(WORK INSTRUCTIONS)
**a.** In the asyncio article, quote the passage that begins at the words "work_count = [0]" and stops after the words "[asyncio.create_task(my_consumer(queue, work_count, i))".
**b.** Answer these from the asyncio article:
(i) What maximum size is given to the queue created in main()?
(ii) What value does my_producer() put into the queue so that the workers exit?
(iii) How long did the example run take to finish, according to its output?
**c.** Carry on the asyncio article past its final sentence.

(PROVIDED TEXT)
START

A minimalist async socket server for multiprocessing in Python

The pattern I will show below is very useful in the following scenario:

Augusto Men

Apr 11, 2024

An illustration of a person with several options

The pattern I will show below is very useful in the following scenario:

You are processing a very large batch using multiple asyncio tasks.
You have a function or routine you will need to call multiple times (like once for each of your records). This function is self-contained and does not need to synchronize with other workers.
This routine is either CPU-intensive and you have many CPU cores to make use of, or it’s I/O-intensive but not async in nature (like reading/writing to the disk).

Let’s say you have a producer-consumer pattern

This is a very common pattern in asyncio programs:

import os
import time
import asyncio

async def main():
    start = time.time()
    num_workers = os.cpu_count()
    work_count = [0] * num_workers  # how many items each worker processed
    queue = asyncio.Queue(1024)
    producer = asyncio.create_task(my_producer(queue, num_workers))
    consumers = [asyncio.create_task(my_consumer(queue, work_count, i))
                 for i in range(num_workers)]
    await asyncio.gather(producer, *consumers)
    print(f'Finished in {time.time() - start:,.1f}s.')
    print('Items processed per worker:')
    print(', '.join(f'W{i}: {count}' for i, count in enumerate(work_count)))

async def my_producer(queue, num_workers):
    for i in range(2000):
        await queue.put(i)
    # Add terminators to make all workers exit:
    for i in range(num_workers):
        await queue.put(None)

The coroutine my_producer() will put items into the queue, and my_consumer() will get items from it and process them. If the consumers are very CPU-intensive, or don’t yield to the event loop, you may end up with a pattern that is close to serial processing. Let me show an example:

async def my_consumer(queue, work_count, worker_number):
    while True:
        row = await queue.get()
        try:
            if row is None:
                break
            time.sleep(0.01)  # A CPU-intensive task that takes ~10ms
            work_count[worker_number] += 1
        finally:
            queue.task_done()

>>> asyncio.run(main())
Finished in 21.7s.
Items processed per worker:
W0: 2000, W1: 0, W2: 0, W3: 0, W4: 0, W5: 0, W6: 0, W7: 0, W8: 0

Regardless of how many CPU cores you have, this snippet will take just over 20 seconds to run (2000 * 0.01s). This is because the consumers never yield control to the event loop. Even calls to await queue.get() return immediately because there are items in the queue.

The same thing would occur if your consumers opened a file for writing using open() and file.write(). These functions are not asynchronous and don’t yield to the event loop. There is no benefit in using asyncio like this.

END

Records
START

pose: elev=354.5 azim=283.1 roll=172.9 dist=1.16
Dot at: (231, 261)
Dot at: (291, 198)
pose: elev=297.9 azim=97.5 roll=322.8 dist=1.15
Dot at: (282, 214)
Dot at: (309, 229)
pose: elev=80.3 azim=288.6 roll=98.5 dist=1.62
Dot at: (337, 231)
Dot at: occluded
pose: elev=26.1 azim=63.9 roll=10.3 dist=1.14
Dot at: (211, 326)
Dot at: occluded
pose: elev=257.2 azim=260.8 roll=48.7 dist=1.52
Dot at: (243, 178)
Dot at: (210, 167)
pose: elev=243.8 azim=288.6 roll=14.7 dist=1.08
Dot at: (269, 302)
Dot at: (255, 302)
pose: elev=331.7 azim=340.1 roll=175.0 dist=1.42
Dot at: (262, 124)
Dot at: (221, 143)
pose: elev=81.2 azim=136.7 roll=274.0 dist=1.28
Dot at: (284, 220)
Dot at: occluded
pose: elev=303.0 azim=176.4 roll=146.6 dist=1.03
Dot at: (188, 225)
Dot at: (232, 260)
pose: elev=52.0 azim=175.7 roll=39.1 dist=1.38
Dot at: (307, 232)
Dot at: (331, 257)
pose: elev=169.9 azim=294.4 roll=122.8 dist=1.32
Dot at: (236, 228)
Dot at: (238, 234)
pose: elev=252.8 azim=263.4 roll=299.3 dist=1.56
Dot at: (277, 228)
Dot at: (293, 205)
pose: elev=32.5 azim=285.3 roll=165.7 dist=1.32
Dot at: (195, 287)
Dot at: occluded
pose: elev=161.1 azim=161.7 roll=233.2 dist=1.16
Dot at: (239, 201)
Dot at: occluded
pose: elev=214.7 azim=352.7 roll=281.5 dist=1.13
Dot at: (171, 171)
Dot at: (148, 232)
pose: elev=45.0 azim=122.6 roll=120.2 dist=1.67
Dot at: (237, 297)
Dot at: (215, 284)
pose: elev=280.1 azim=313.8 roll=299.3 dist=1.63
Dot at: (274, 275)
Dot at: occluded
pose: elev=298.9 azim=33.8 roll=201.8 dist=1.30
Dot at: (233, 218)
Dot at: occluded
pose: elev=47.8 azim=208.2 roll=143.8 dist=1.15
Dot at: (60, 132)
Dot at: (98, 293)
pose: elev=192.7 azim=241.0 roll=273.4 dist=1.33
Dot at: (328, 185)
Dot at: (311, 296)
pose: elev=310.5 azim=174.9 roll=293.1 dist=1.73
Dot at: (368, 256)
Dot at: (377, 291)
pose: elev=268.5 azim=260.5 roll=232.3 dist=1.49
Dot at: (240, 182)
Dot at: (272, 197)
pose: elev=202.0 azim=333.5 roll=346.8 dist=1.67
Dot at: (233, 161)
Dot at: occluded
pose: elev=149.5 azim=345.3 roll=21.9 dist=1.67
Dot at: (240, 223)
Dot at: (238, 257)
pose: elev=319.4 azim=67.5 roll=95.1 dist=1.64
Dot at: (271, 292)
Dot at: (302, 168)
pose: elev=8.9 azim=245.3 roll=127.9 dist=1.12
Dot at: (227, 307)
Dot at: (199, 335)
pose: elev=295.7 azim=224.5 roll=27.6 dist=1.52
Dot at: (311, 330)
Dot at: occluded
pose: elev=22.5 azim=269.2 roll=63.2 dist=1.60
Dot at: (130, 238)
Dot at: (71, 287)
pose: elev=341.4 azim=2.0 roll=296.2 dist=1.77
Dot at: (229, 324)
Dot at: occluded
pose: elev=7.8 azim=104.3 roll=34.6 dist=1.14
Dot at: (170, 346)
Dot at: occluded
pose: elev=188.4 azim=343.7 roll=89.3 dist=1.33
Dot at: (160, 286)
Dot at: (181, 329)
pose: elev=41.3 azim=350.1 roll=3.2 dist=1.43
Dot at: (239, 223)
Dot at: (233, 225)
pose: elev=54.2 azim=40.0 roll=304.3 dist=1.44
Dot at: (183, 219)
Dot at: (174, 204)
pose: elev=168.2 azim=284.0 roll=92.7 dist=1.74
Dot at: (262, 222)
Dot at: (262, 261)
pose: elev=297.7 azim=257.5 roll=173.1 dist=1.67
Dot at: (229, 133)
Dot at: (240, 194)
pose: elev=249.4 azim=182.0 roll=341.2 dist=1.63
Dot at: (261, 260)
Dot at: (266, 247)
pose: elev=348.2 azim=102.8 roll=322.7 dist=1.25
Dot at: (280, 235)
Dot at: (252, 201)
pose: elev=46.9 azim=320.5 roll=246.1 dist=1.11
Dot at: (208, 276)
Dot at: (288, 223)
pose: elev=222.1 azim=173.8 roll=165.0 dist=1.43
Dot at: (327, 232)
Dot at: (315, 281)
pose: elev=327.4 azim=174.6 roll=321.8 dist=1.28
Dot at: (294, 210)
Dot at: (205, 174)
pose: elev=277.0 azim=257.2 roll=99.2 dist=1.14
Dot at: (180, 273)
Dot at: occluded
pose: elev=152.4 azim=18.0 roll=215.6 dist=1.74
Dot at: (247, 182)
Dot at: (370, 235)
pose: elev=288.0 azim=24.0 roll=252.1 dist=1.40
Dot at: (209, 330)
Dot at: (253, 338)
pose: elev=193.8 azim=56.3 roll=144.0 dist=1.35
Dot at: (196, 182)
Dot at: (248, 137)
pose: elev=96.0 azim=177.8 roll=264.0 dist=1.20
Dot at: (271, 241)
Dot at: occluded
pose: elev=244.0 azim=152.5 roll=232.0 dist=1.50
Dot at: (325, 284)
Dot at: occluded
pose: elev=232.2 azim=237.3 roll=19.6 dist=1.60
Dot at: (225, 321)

END

(ANSWERS FOR THE EXERCISE)
**a.**
work_count = [0] * num_workers  # how many items each worker processed
    queue = asyncio.Queue(1024)
    producer = asyncio.create_task(my_producer(queue, num_workers))
    consumers = [asyncio.create_task(my_consumer(queue, work_count, i))

**b.**
(i) 1024
(ii) None
(iii) 21.7 seconds

**c.**
Using multiprocessing

The cookbook suggestion is to use multiprocessing for cases like this. Their documentation gives an example that could be applied this way:

import os
import time
import asyncio
import concurrent.futures

async def main():
    worker_count = os.cpu_count()
    queue = asyncio.Queue(1024)
    # Create a process pool to execute the work (pass it to the consumers):
    with concurrent.futures.ProcessPoolExecutor() as pool:
        producer = asyncio.create_task(my_producer(queue, worker_count))
        consumers = [asyncio.create_task(my_consumer(queue, i, pool))
                     for i in range(worker_count)]
        await asyncio.gather(producer, *consumers)

async def my_producer(queue, num_workers):
    for i in range(2000):
        await queue.put(i)
    # Add terminators to make all workers exit:
    for i in range(num_workers):
        await queue.put(None)

async def my_consumer(queue, work_count, worker_number, pool):
    loop = asyncio.get_running_loop()
    while True:
        row = await queue.get()
        try:
            if row is None:
                break
            result = await loop.run_in_executor(pool, time.sleep, 0.01)
            work_count[worker_number] += 1
        finally:
            queue.task_done()

>>> asyncio.run(main())
Finished in 3.5s.
Items processed per worker:
W0: 250, W1: 250, W2: 251, W3: 250, W4: 250, W5: 250, W6: 250, W7: 249

Here, ProcessPoolExecutor is spawning multiple subprocesses to do the actual processing (of time.sleep(0.01), or your CPU-intensive process). This approach, however, has some disadvantages:

Data sent to/from the subprocesses is serialized via Pickle, which has improved a lot over time, but is not the fastest or most efficient serialization method. With a few thousand records, not a problem, but with several million, this adds up.
Some objects may not be pickled correctly, which rules out this solution altogether.
I’ve had my share of frustration with gotchas from using different start methods — that I will not go into detail now. As applications grow bigger and more complex, you can run into issues that you wouldn’t if you simply started a new, fresh subprocess.

Here is a more detailed article on why you wouldn’t want to use Pickle.

Using a minimalist socket server

Another approach is for every consumer to launch its own “mini-server” that communicates with them using a socket and a faster serialization method, for example orjson.

Create a file called miniserver.py:

import sys
import time
import asyncio
import orjson

async def server_main(port, *options):
    # Perform start up with options
    try:
        server = await asyncio.start_server(handle_request, 'localhost', port)
        async with server:
            await server.serve_forever()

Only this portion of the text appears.